### PROBLEM TO WORK ON
Copy out the lines that run from the one containing "Image attached. Segment" through the end of the entries, both ends included, with no changes.

[Entries from a dataset]
━━━━━━━━

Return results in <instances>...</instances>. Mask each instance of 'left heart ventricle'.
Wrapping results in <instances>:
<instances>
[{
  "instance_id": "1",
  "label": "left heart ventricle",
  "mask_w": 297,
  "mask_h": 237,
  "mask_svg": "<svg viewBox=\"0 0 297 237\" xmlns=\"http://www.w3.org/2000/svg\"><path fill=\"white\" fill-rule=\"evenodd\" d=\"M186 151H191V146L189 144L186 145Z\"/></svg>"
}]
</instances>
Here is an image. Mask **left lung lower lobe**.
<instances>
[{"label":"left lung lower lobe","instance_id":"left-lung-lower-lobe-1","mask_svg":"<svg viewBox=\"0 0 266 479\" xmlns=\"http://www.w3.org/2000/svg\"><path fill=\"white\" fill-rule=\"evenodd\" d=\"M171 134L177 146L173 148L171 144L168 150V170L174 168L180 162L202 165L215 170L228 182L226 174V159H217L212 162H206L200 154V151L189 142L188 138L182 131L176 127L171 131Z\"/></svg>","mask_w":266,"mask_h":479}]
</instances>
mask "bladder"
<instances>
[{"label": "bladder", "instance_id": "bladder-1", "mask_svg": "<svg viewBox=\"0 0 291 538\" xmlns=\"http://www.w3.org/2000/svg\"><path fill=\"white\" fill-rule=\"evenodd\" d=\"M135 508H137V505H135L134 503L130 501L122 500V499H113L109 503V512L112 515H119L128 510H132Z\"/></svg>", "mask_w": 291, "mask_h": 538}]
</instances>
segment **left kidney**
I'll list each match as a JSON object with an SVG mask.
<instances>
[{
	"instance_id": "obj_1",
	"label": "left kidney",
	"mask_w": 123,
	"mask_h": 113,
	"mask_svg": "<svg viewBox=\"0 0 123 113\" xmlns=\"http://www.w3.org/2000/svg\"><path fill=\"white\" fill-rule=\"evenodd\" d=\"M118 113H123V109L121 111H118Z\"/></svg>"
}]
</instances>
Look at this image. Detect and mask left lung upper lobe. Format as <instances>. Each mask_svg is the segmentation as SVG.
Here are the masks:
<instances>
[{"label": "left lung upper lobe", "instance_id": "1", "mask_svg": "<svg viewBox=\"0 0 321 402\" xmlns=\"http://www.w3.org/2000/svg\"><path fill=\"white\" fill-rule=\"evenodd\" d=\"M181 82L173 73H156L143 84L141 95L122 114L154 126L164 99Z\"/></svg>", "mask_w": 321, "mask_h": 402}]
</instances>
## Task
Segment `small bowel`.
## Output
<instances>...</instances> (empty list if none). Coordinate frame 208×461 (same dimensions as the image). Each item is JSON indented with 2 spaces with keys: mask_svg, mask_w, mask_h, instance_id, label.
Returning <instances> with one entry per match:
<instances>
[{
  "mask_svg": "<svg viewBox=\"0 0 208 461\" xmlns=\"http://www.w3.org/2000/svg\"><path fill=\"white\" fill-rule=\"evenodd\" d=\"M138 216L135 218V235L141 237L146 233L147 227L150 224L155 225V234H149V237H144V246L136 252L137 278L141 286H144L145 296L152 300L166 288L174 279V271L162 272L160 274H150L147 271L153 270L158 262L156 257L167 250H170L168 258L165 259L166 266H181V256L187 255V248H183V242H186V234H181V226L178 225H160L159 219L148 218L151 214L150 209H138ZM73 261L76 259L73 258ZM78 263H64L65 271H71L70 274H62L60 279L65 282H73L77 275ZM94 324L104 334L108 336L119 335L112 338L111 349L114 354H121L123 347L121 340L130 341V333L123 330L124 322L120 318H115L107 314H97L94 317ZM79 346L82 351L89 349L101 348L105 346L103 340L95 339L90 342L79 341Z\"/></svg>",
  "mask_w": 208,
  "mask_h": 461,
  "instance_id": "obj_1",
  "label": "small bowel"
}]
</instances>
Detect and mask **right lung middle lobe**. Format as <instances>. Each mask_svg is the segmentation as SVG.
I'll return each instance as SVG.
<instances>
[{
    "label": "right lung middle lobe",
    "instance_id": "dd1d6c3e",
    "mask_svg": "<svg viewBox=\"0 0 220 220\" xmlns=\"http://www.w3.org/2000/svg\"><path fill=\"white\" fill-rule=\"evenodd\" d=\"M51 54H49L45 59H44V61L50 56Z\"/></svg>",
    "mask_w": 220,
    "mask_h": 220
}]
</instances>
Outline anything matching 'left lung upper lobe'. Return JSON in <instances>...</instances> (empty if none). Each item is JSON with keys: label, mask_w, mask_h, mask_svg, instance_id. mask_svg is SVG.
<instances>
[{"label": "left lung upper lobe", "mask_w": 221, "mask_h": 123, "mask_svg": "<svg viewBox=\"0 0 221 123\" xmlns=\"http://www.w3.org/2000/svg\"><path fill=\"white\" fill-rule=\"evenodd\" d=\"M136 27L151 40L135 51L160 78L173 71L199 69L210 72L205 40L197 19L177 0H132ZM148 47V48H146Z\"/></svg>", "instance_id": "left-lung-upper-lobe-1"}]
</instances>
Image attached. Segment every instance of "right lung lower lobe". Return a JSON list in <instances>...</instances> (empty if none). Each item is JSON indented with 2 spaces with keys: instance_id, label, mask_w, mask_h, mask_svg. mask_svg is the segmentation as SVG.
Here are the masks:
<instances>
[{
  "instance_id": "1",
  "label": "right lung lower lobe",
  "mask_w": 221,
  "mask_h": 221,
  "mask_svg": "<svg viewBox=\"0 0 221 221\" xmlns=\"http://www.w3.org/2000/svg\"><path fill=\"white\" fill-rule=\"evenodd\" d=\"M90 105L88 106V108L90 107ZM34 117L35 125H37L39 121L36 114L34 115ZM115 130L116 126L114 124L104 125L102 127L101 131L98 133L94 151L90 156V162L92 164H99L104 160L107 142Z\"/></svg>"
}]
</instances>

━━━━━━━━

### RESULT OF THE TASK
Image attached. Segment every instance of "right lung lower lobe". Return a JSON list in <instances>...</instances> (empty if none). Each item is JSON indented with 2 spaces with keys: instance_id, label, mask_w, mask_h, mask_svg. mask_svg is the segmentation as SVG.
Here are the masks:
<instances>
[{
  "instance_id": "1",
  "label": "right lung lower lobe",
  "mask_w": 221,
  "mask_h": 221,
  "mask_svg": "<svg viewBox=\"0 0 221 221\" xmlns=\"http://www.w3.org/2000/svg\"><path fill=\"white\" fill-rule=\"evenodd\" d=\"M90 105L88 106V108L90 107ZM34 117L35 125H37L39 121L36 114L34 115ZM115 130L116 126L114 124L104 125L102 127L101 131L98 133L94 151L90 156V162L92 164H99L104 160L107 142Z\"/></svg>"
}]
</instances>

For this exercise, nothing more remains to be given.